WORK TASK ▸ Pull every line holding the string "Κάρτες" from the records below.
+++ DATA FOR THIS TASK
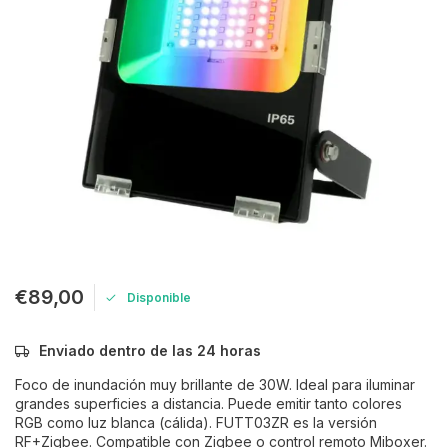
€89,00
Disponible
Enviado dentro de las 24 horas
Foco de inundación muy brillante de 30W. Ideal para iluminar
grandes superficies a distancia. Puede emitir tanto colores
RGB como luz blanca (cálida). FUTT03ZR es la versión
RF+Zigbee. Compatible con Zigbee o control remoto Miboxer.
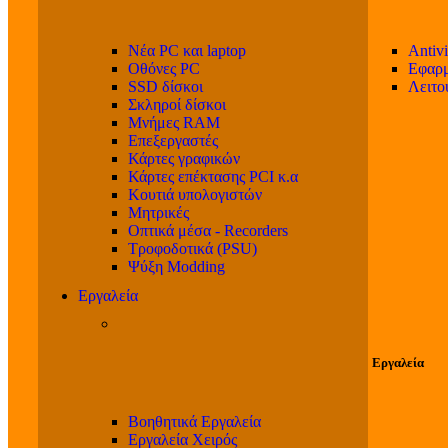
Νέα PC και laptop
Antivi
Οθόνες PC
Εφαρμ
SSD δίσκοι
Λειτο
Σκληροί δίσκοι
Μνήμες RAM
Επεξεργαστές
Κάρτες γραφικών
Κάρτες επέκτασης PCI κ.α
Κουτιά υπολογιστών
Μητρικές
Οπτικά μέσα - Recorders
Τροφοδοτικά (PSU)
Ψύξη Modding
Εργαλεία
Εργαλεία
Βοηθητικά Εργαλεία
Εργαλεία Χειρός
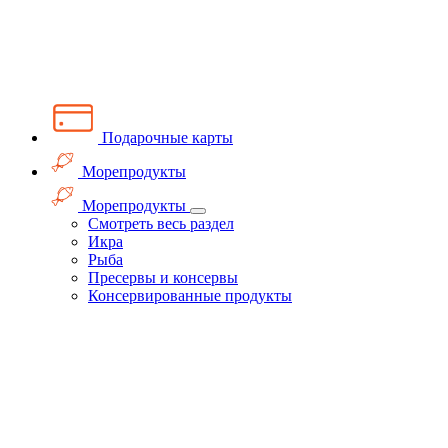
Подарочные карты
Морепродукты
Морепродукты
Смотреть весь раздел
Икра
Рыба
Пресервы и консервы
Консервированные продукты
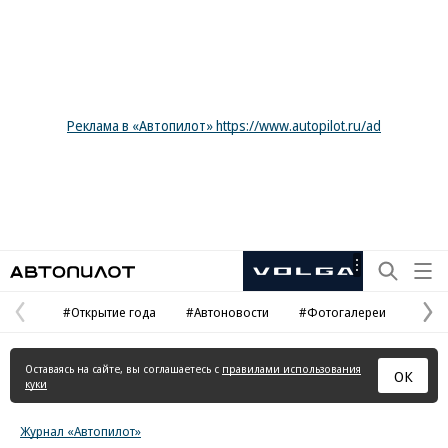
Реклама в «Автопилот» https://www.autopilot.ru/ad
Автопилот
Рекламная
маркировка
#Открытие года
#Автоновости
#Фотогалереи
Предыдущая
С
страница
с
Оставаясь на сайте, вы соглашаетесь с
правилами использования
ОК
куки
Журнал «Автопилот»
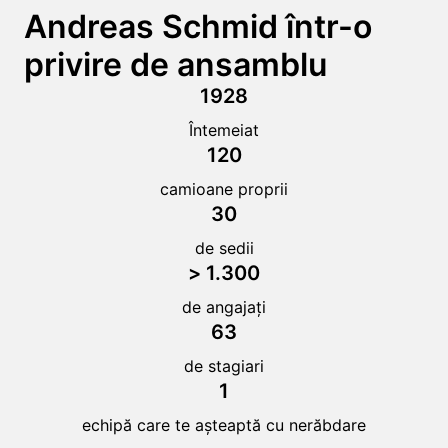
Andreas Schmid într-o 
privire de ansamblu
1928
Întemeiat
120
camioane proprii
30
de sedii
> 1.300
de angajați
63
de stagiari
1
echipă care te așteaptă cu nerăbdare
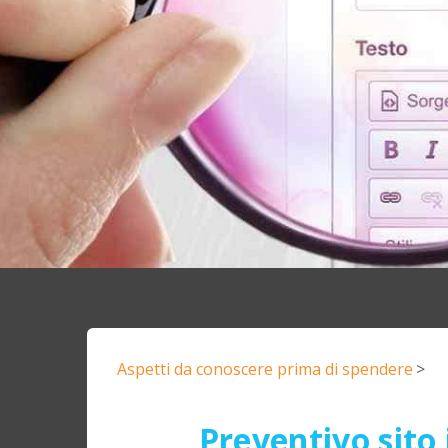
Aspetti da conoscere prima di spendere
>
Preventivo sito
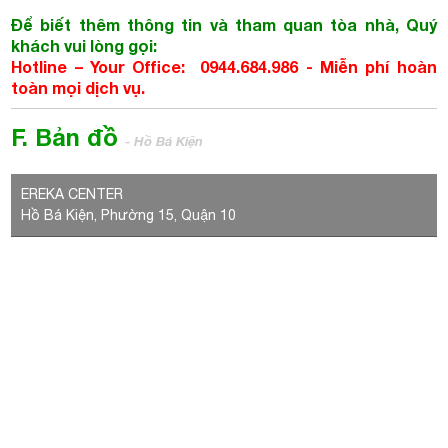
Để biết thêm thông tin và tham quan tòa nhà, Quý
khách vui lòng gọi:
Hotline – Your Office: 0944.684.986 - Miễn phí hoàn
toàn mọi dịch vụ.
F. Bản đồ
- Hồ Bá Kiện
EREKA CENTER
Hồ Bá Kiện, Phường 15, Quận 10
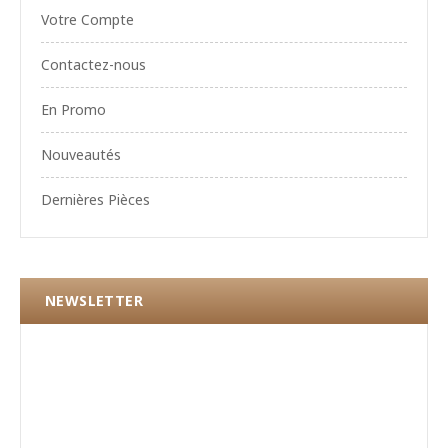
Votre Compte
Contactez-nous
En Promo
Nouveautés
Dernières Pièces
NEWSLETTER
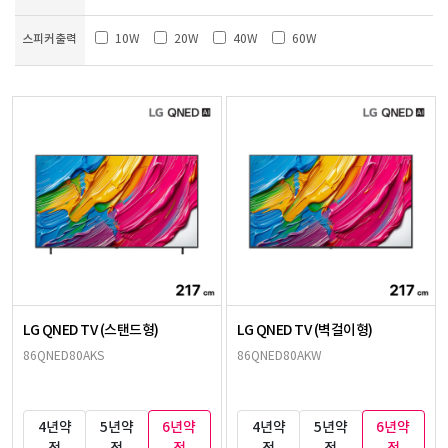
스피커출력
10W
20W
40W
60W
LG QNED TV (스탠드형)
LG QNED TV (벽걸이형)
86QNED80AKS
86QNED80AKW
4년약
5년약
6년약
4년약
5년약
6년약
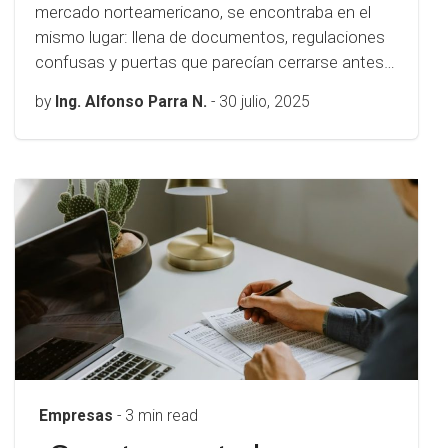
mercado norteamericano, se encontraba en el
mismo lugar: llena de documentos, regulaciones
confusas y puertas que parecían cerrarse antes…
by
Ing. Alfonso Parra N.
-
30 julio, 2025
Empresas
- 3 min read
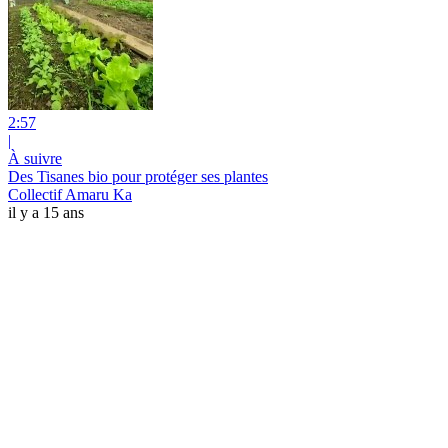
2:57
|
À suivre
Des Tisanes bio pour protéger ses plantes
Collectif Amaru Ka
il y a 15 ans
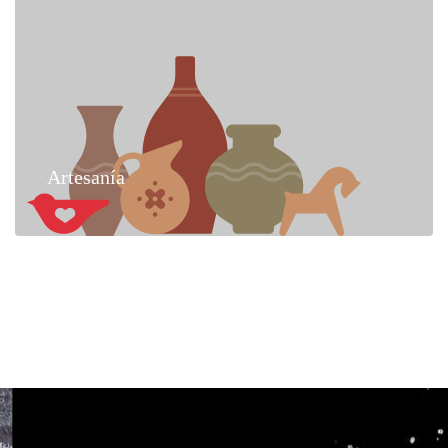
Artesanía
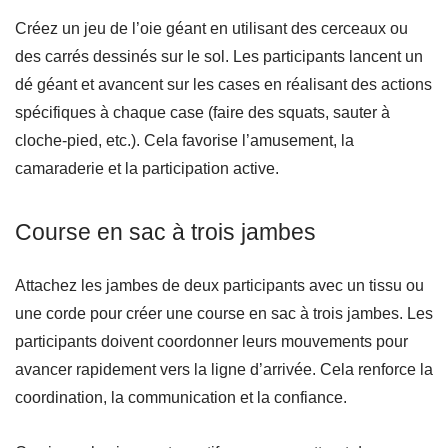
Créez un jeu de l’oie géant en utilisant des cerceaux ou
des carrés dessinés sur le sol. Les participants lancent un
dé géant et avancent sur les cases en réalisant des actions
spécifiques à chaque case (faire des squats, sauter à
cloche-pied, etc.). Cela favorise l’amusement, la
camaraderie et la participation active.
Course en sac à trois jambes
Attachez les jambes de deux participants avec un tissu ou
une corde pour créer une course en sac à trois jambes. Les
participants doivent coordonner leurs mouvements pour
avancer rapidement vers la ligne d’arrivée. Cela renforce la
coordination, la communication et la confiance.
++++++
RESPONSE BOX ▸
Κάρτες γραφικών
Κάρτες επέκτασης PCI κ.α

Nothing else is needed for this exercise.